もし悠夏と藍が、今の私たちみたいに仲良くなったら......


一緒に大学まで行って、一緒に帰って、一緒に遊んで......



なんかモヤモヤする。



ああ、そうか......



「ねえ、悠夏」

「なに?」

「さっき由香里さんが藍に話してたでしょ?私のこと」

「うん」

「大袈裟に話してるなと思ってたんだけど、やっぱり由香里さんの言う通りかもしれない」

「な、何が?」

「私、嫉妬してる」

「......え?」


こちらを見ている悠夏の左手をそっと握ってみる。初めて手を繋いでから、私はこの欲を抑える事ができなくなってきている。悠夏に気持ち悪いと思われないように、控えなければと思っているのに。遂に今日は、「手を握りたい」と思う前に行動してしまった。



周りを歩く人の目なんて、全く気にならない。



悠夏は驚いたのか、一瞬手を引いたけど、すぐに握り返してくれた。



「悠夏が藍と仲良くなりたいと思ってくれてるのはすごく嬉しいよ。でも、今の私といるみたいに悠夏が藍と仲良くしているところを想像したら......ちょっと嫌だなって思っちゃった」

「そ、そっか......」


私の右手を握る悠夏の左手に、少し力が入るのを感じた。


「私は......柊がそう思ってくれてるなら嬉しいよ。柊の特別な......特別でいたいから」

「前にここを手を繋ぎながら帰ったときも言ったでしょ?悠夏は特別な友達だよ」

「......そうだよね。

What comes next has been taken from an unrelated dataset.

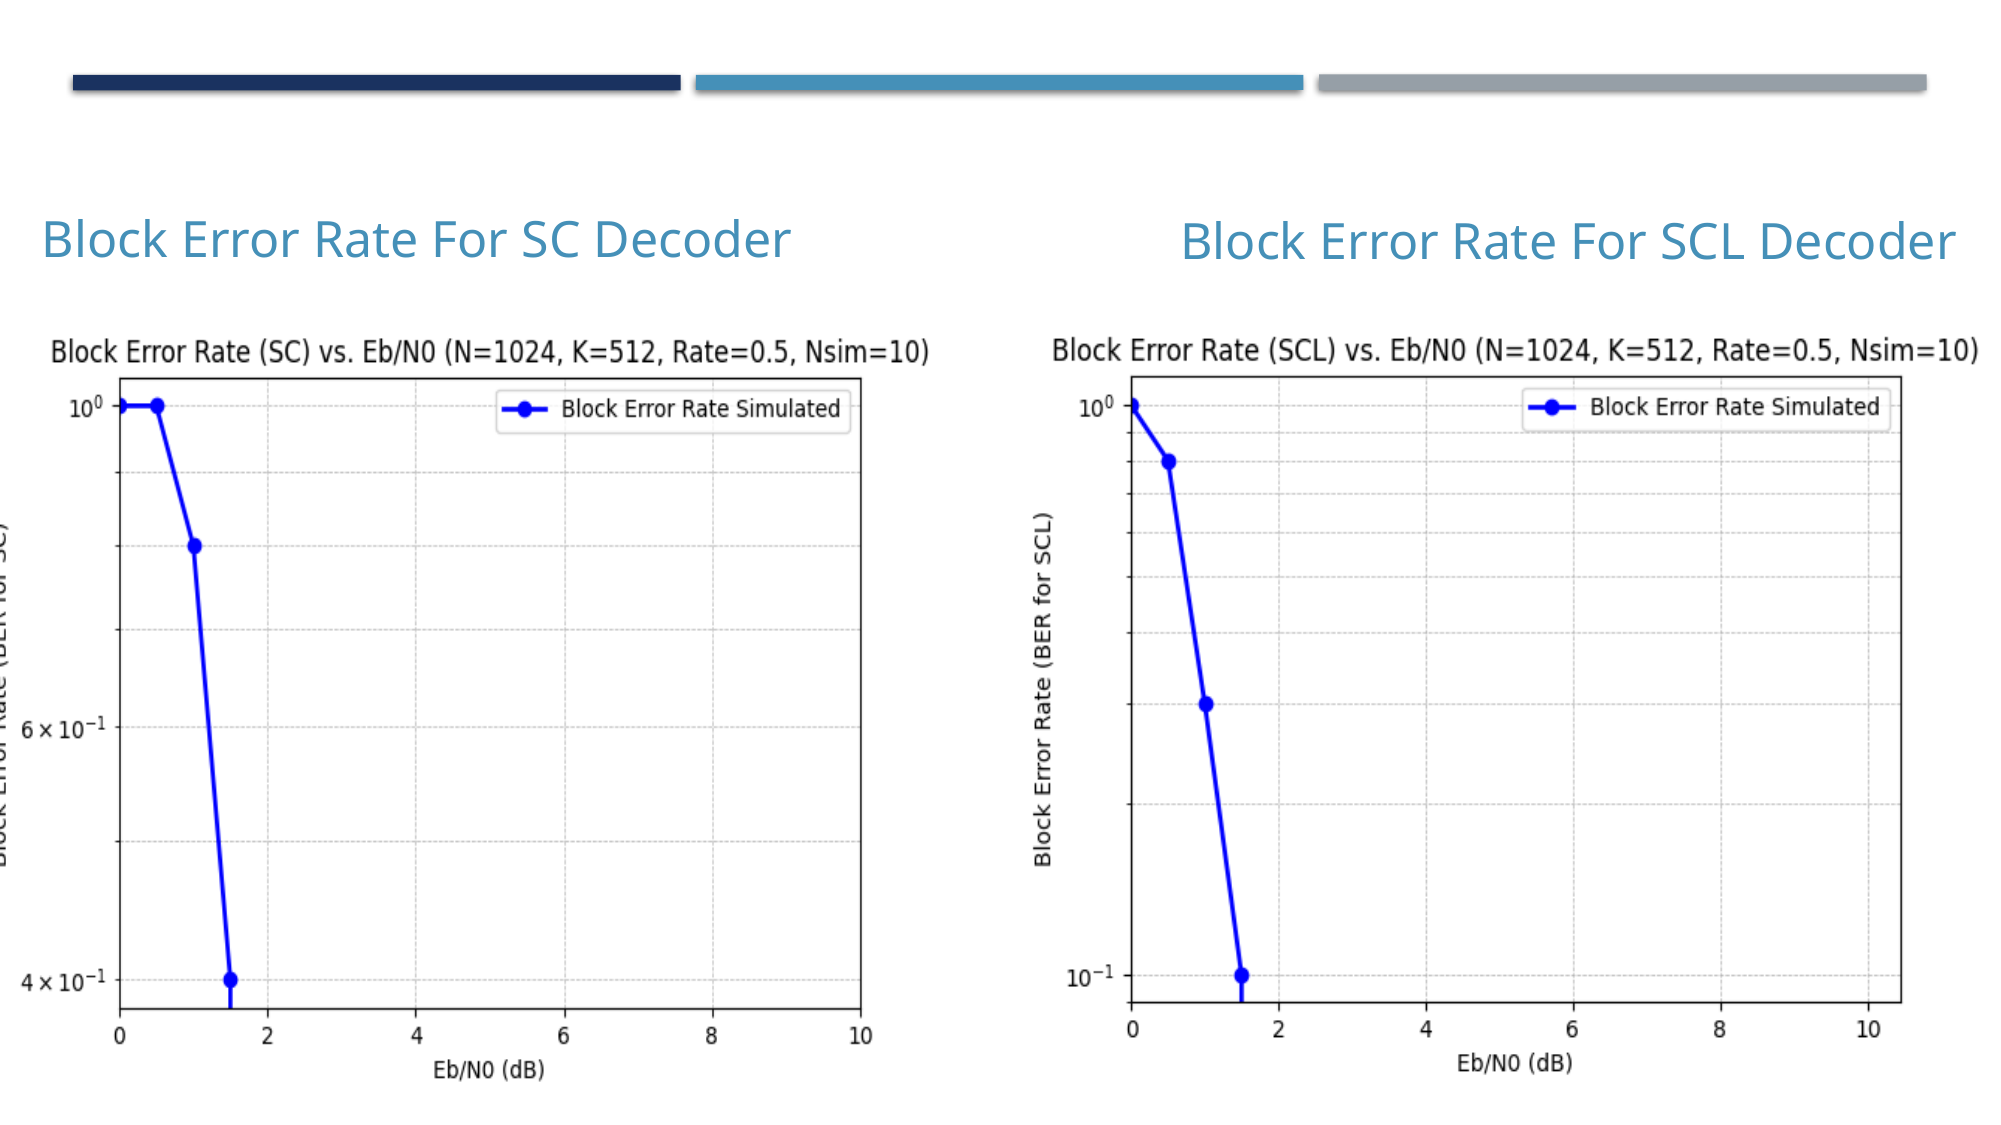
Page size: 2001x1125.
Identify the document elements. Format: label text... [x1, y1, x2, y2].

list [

うん。ありがとう」


悠夏の顔を覗くと、口を結びながら何回も頷いている。その顔を見て、強く思う。



私と手を繋いで恥ずかしがる悠夏は、私だけのものにしておきたい。



*********



 悠夏と手を繋いだまま歩き続けた私は、駅に到着したところで自分の失態に気が付いた。


「あれ、カフェにスマホ忘れたかも」

「えっ」

「どうしよう。スマホの電子マネー使うから、現金持ってきてないんだ。取りに戻るしかないか。ごめん、今日はここで別れよ」

「ま、待って!」


カフェに戻ろうとすると、悠夏は両手で私の手を少し引っ張った。


「......私、現金持ってる。だから、切符買ってあげるよ」

「え、悪いよ」

「いいの。東京で初めて会った日、ファミレスでご馳走になっちゃったから。小さいけど、そのお返し」

「でも......」

「それと......もう少し二人でいたいの」


悠夏が上目遣いで見つめてくる。


旅行に誘われたときと同じ目だ。


この顔でお願いされると弱い。


「分かった。甘えさせてもらいます」

「うん!」


頷いた悠夏は、券売機まで切符を買いに行ってくれた。さすがに繋いでいた手は離してしまったけど。



由香里さん。悔しいけど、あなたは正しいみたいです。



私、悠夏に依存しちゃってます。